吉吉布尔慌乱地逃出去,看见门外地上躺了很多人,左右翻滚,让同伴踢掉自己身上的虫子。
“怎么突然多出这么多虫,要杀人灭口吗?”吉吉布尔看着面前的景象,发出一声惊悚的慨叹。
朔雀看见远处的坡上一个人正匆匆躲到一堆石材后边,充作掩体,掩护自己的行迹。
“在那!”朔雀用手一指。
几个人顺着朔雀指示的方向跑过去,在石材堆后边揪住那个黑影。
“滚出来!居然放毒虫,卑鄙无耻!”
几个人扯住黑影的耳朵,撕扯出来。
黑影穿一身破布缝接的衣服,身材高大魁梧,腰间带了把刀。
“是区卫!不要放过他!”众人齐声喊,把这个投毒虫的区卫押解回去。
撕耳朵的人撕到半道,感觉手指一松,什么东西脱落了,他大睁两眼,看清自己两指夹着的竟然是一只耳朵。

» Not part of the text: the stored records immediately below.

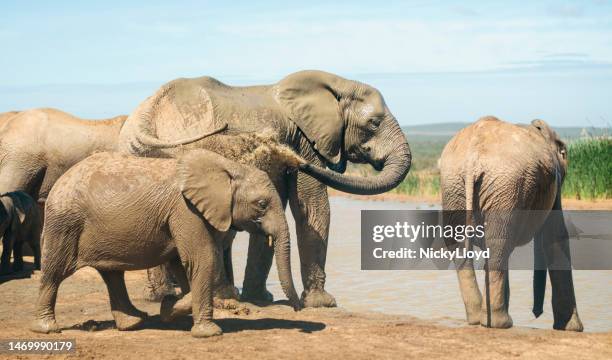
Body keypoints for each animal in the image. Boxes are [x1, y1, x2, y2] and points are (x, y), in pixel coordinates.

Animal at [32, 149, 302, 338]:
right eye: (262, 204)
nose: (299, 308)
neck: (228, 167)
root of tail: (58, 183)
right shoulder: (186, 210)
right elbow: (202, 259)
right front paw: (207, 332)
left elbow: (182, 264)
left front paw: (169, 310)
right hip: (65, 222)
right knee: (55, 272)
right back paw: (47, 328)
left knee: (112, 274)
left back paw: (134, 322)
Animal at [117, 69, 414, 306]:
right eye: (374, 123)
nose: (289, 157)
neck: (338, 83)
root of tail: (148, 113)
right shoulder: (306, 141)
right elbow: (311, 206)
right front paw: (323, 304)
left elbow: (276, 207)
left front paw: (261, 299)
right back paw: (220, 296)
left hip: (137, 155)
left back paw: (162, 296)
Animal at [440, 116, 584, 330]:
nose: (536, 314)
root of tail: (472, 157)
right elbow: (556, 233)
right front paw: (573, 329)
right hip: (505, 183)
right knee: (499, 243)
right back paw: (500, 323)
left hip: (458, 184)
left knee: (465, 243)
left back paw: (479, 320)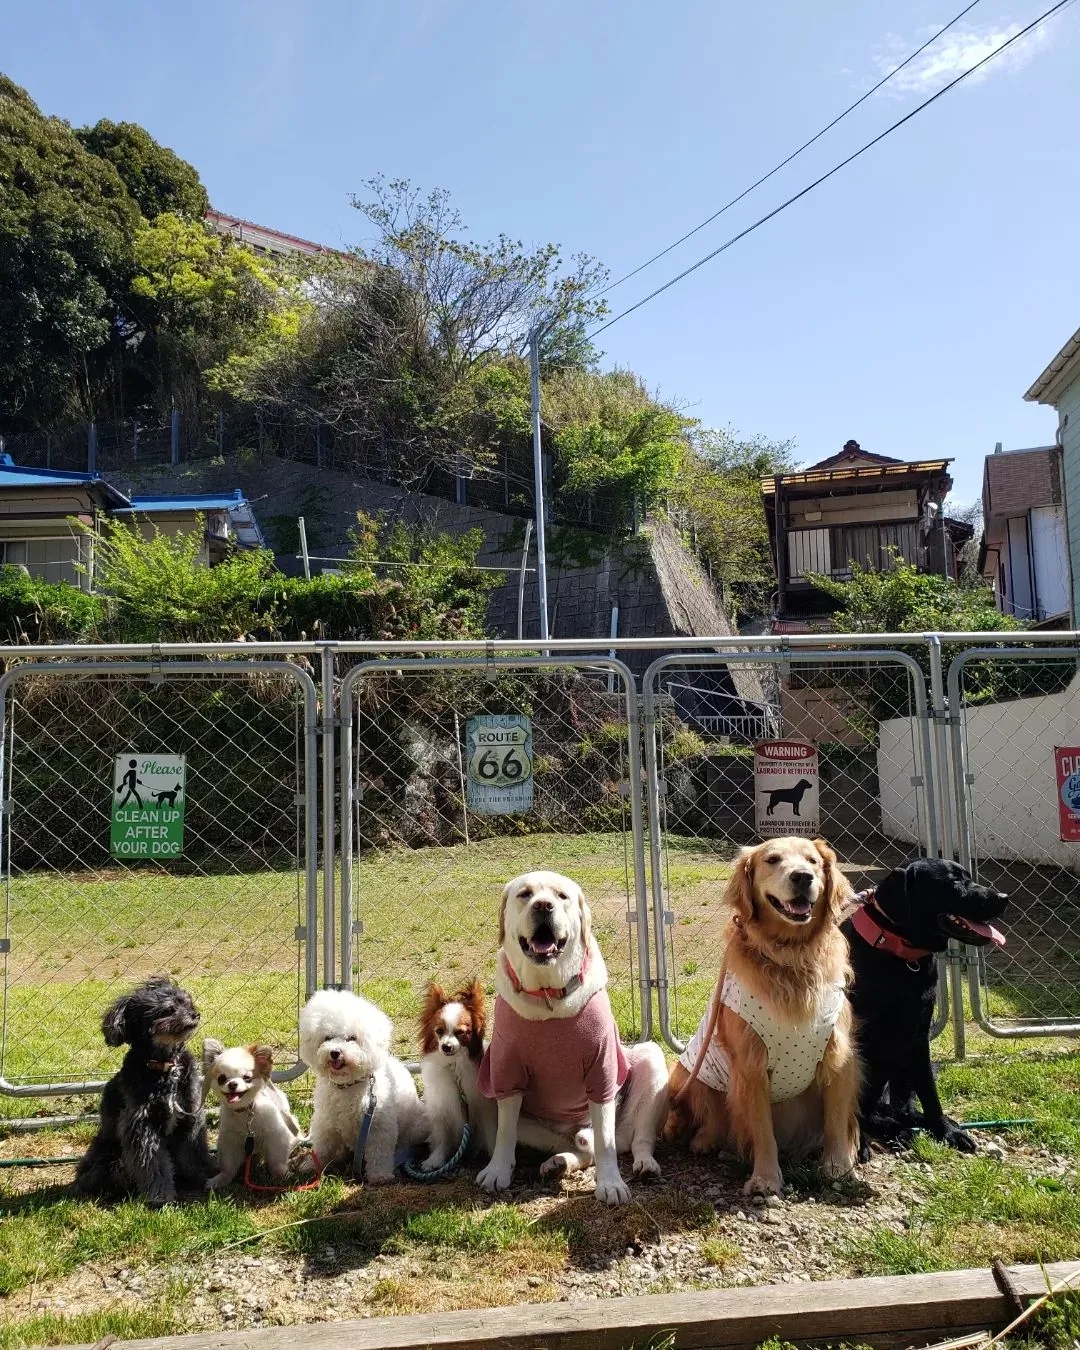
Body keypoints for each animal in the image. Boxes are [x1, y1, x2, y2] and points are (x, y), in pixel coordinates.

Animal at [73, 977, 213, 1209]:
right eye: (169, 1009)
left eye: (186, 1001)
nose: (195, 1014)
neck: (165, 1067)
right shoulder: (142, 1126)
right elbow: (153, 1165)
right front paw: (160, 1197)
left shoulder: (190, 1117)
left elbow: (195, 1154)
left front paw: (207, 1175)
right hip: (109, 1159)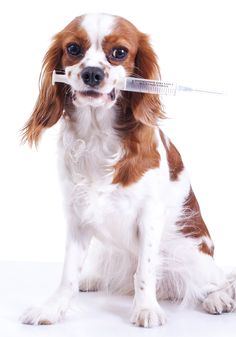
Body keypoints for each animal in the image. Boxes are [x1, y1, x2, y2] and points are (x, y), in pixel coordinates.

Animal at [21, 13, 235, 328]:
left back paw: (218, 298)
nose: (93, 74)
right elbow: (68, 273)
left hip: (188, 252)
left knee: (218, 281)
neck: (97, 134)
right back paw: (92, 279)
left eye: (120, 52)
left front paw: (146, 309)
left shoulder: (149, 216)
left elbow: (144, 271)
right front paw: (53, 307)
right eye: (73, 48)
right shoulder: (77, 216)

“妈呀!”那人把那只耳朵甩出去,原地做了一套高抬腿。
区卫一副愁容满面的样子,主动把另一只耳朵也卸下。
“他易容了!”眼尖的人立刻看出来,号召所有人,“扒下他的皮,看他到底是谁!”
区卫捂住头,大声求饶:“别扒了!求求了!先带我去见朔首。”
旁边的人一听“朔首”两字,当即停下动作。
“朔首……你认识朔雀?”一个人提道,“你……该不会是波伦人吧?”
说话的人把区卫的头发拔起来,看他的眼睛。
“蓝色的!是岩原人!”拔头发的人高呼,“不要放过他!”
这名被押解的区卫一路拖行到朔雀跟前,扔到地上,脸先着地。
“朔首,这人要见你!”拖行区卫的人给朔雀打报告。
“见我?你要做什么?”朔雀和区卫始终保持一定距离。
旁边的人把区卫身上的刀解下,藏到身后。
区卫艰难地昂起头,像一只胖胖的海豹。
“朔首,是我啊……我!”区卫扬起一张略微浮肿的脸。
朔雀没认出来,看见区卫脸侧没有耳朵,眼睛又是蓝色的,面容肿胀,身形威猛,以为对方要诈。
下一幕,现场的人都看呆了。
区卫先从脸上开始剥皮,剥到脖子处,被衣领卡住,只好解开衣服,袒露胸膛,从脖子处继续往下剥皮,直到把腹肌和腿上续接的骨头一并卸下,才现了原形。
“卢深忘?”朔雀疑惑之余又大喜。